* Handling internal references when converting from HTML to reStructuredText
@ 2018-12-15 11:35 Carsten Fuchs
[not found] ` <64bcee56-e23f-4206-8e78-ded10e90a2c1-/JYPxA39Uh5TLH3MbocFFw@public.gmane.org>
0 siblings, 1 reply; 3+ messages in thread
From: Carsten Fuchs @ 2018-12-15 11:35 UTC (permalink / raw)
To: pandoc-discuss
[-- Attachment #1.1: Type: text/plain, Size: 1910 bytes --]
Dear Pandoc group,
I have a set of HTML files that originated from a DokuWiki wiki.
The HTML files have a few external links such as https://... and mostly
internal links to each other. For example in file introduction.html:
Refer to section <a href="/modeleditor:mainwindow" class="wikilink1" title=
"modeleditor:mainwindow">The Main Window</a>.
where modeleditor/mainwindow.html is another local file of the same overall
document (a former wiki page).
When converting the above HTML to RST, I would like Pandoc to treat the
link (<a href="/modeleditor:mainwindow">) as an internal link, so that the
generated reStructuredText contains e.g.
:ref:`modeleditor_mainwindow` or `the-main-window`_
The exact name of the target label is not important: even if it results in
a broken internal reference, I can fix these in a separate pre- or
postprocessing step.
The question is:
How do I prepare the <a href="..."> link to have Pandoc treat it as an
internal reference?
I have tried modifying the target of a Link node with a Lua filter script,
but the result is always an external link such as
`The Main Window <#_the_main_window>`__
in the generated RST file.
Is there something else I can try in a Lua filter or as an independent
preprocessing step to have such links treated as internal references?
Best regards,
Carsten
--
You received this message because you are subscribed to the Google Groups "pandoc-discuss" group.
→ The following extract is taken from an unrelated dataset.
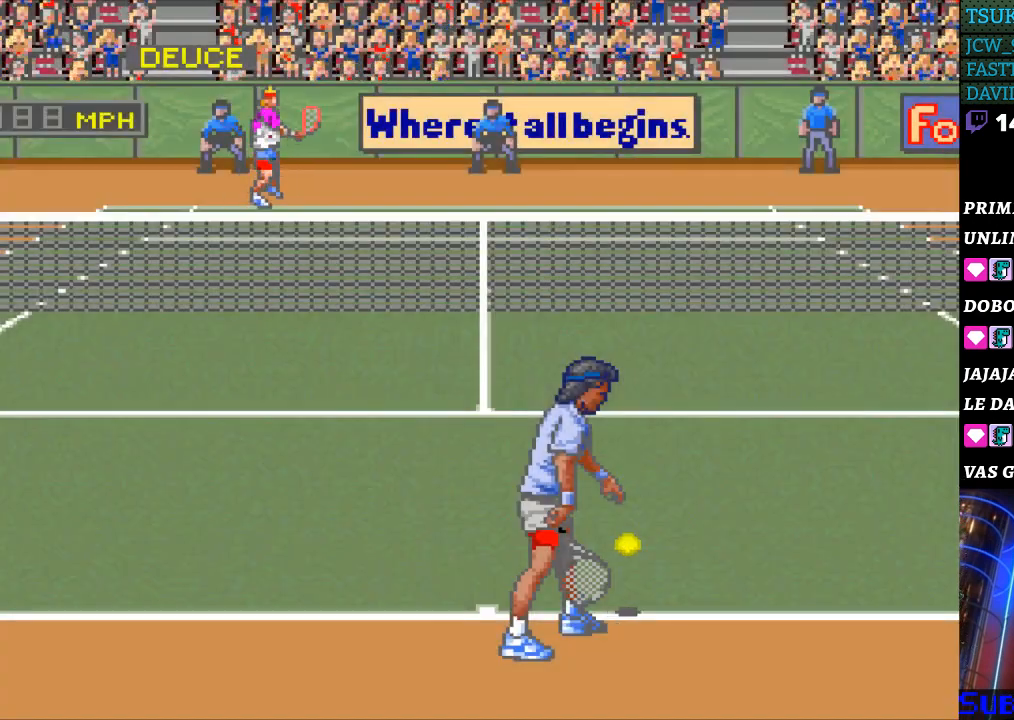
{"buttons": [], "events": []}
To unsubscribe from this group and stop receiving emails from it, send an email to pandoc-discuss+unsubscribe-/JYPxA39Uh5TLH3MbocFF+G/Ez6ZCGd0@public.gmane.org
To post to this group, send email to pandoc-discuss-/JYPxA39Uh5TLH3MbocFF+G/Ez6ZCGd0@public.gmane.org
To view this discussion on the web visit https://groups.google.com/d/msgid/pandoc-discuss/64bcee56-e23f-4206-8e78-ded10e90a2c1%40googlegroups.com.
For more options, visit https://groups.google.com/d/optout.
[-- Attachment #1.2: Type: text/html, Size: 5235 bytes --]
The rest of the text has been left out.